Perhaps you're getting it entirely the wrong way round, Gary. Maybe you are too awake in the morning, too together, and your brain has yet to achieve that slightly disconnected dreaming state required for writing. Maybe a large whisky at 8.00 AM would do it.

Neal Asher said...

Incidentally, courtesy of Macmillan I now have a copy of Empire of Light. Looking forward to it.

Gary Gibson, science fiction writer said...

Neal - that's a thought. My mind does wander down interesting avenues in the evening: it's when I have most of my best ideas. It's also when I most often feel the most relaxed. Hope you enjoy Empire.

Neal Asher said...

Here's another one. In a similar vein my writing really kicks in in the afternoon. Yet, when on Crete with no Internet access and nothing to do with my laptop when I turn it on but write, I normally hit my target word-count by midday.

I'm sure I will enjoy it - haven't not enjoyed one of yours yet.

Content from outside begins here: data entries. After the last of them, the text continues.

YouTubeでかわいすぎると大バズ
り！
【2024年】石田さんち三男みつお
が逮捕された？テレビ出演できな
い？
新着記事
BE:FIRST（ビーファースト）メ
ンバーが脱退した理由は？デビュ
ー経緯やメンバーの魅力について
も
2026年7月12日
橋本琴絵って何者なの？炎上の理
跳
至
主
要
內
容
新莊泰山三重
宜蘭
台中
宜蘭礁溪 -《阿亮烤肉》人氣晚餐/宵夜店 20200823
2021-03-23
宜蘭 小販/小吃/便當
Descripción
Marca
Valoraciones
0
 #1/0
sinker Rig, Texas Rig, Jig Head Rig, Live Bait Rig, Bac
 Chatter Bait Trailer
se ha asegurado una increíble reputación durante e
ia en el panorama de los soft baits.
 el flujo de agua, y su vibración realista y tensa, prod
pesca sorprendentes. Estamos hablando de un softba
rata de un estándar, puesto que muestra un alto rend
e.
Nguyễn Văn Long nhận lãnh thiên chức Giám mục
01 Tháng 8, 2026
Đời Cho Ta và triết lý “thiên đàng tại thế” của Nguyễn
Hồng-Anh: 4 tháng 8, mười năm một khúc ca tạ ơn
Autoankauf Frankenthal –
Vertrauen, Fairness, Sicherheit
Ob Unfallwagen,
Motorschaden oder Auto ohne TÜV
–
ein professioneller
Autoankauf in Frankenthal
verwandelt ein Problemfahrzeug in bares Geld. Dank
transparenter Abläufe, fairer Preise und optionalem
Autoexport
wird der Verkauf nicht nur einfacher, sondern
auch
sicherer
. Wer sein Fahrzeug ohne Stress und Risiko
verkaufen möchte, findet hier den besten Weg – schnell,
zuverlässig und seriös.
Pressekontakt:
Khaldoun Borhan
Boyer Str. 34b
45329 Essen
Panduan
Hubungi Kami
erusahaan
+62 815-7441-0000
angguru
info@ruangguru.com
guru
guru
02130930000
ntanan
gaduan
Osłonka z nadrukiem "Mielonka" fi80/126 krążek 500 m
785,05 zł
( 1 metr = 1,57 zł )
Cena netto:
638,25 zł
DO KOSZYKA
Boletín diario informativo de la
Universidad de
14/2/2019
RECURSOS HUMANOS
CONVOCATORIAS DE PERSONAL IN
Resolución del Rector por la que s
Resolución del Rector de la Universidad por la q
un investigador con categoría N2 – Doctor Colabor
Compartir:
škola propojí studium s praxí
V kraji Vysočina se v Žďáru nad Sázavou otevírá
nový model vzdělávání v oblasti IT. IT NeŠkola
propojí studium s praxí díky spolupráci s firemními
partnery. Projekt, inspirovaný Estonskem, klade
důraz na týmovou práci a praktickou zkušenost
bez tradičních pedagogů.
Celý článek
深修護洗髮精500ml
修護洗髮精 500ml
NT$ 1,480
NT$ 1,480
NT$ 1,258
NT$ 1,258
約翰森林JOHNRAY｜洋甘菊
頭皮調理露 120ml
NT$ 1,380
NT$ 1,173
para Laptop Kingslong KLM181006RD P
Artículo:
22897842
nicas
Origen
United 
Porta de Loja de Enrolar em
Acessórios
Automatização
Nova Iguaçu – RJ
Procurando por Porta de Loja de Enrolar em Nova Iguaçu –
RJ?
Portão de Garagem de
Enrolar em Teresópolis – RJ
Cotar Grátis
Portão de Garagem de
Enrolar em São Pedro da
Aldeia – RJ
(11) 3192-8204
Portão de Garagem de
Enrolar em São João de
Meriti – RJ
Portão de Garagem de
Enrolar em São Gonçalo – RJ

Andrew Neil Carpenter said...

As an occasional creative type myself, I too have suffered from the inability to write at any time other than stupid o'clock, so the chance I might be able to blame this indisposition on genetics rather than myself cheers me greatly, as I hope it does you. Also, regarding Neal's suggestion of an 8am whiskey; don't do it - whiskey before lunch inevitably means that one becomes two, two becomes twelve and before you know it, you're wrestling your agent naked in a basement bar in Soho before a crowd of braying mustachioed men who have money, and possibly other things, laid on your endeavours. Or maybe that's just my run of luck.
As for developing a nous for morntime scribing, have you considered All Bran? I hear that's good for everything.

Unknown said...

I recommend very highly just writing in the times that you've set aside for it. Just the habit of writing even if it's shite. I think if you just spent a week or two just typing or however you create in those time constraints you want to create you'll find yourself adapting. It takes three months to change a habit. It requires consistency and will. I know that you can do it. You must really choose to do so. Sorry I'm choppy typing on a wee phone. Good luck.

Unknown said...

I recommend very highly just writing in the times that you've set aside for it. Just the habit of writing even if it's shite. I think if you just spent a week or two just typing or however you create in those time constraints you want to create you'll find yourself adapting. It takes three months to change a habit. It requires consistency and will. I know that you can do it. You must really choose to do so. Sorry I'm choppy typing on a wee phone. Good luck.

Anonymous said...

Hi Gary,

In the past I've turned in my best work after writing at 3am to meet a deadline! And I can't even look at a pen (or keyboard) till about 12 let alone 11.

I tried giving up caffeine once. EVERYONE (boss at work, boss at home, wider family and friends) told me to start drinking coffee again ...

I am that cranky without it.

I sympathise.

I have a different problem. How do I kickstart my enthusiasm after 2-3 weeks straight of drinking and partying... how I get myself back into it? Answers on a postcard please!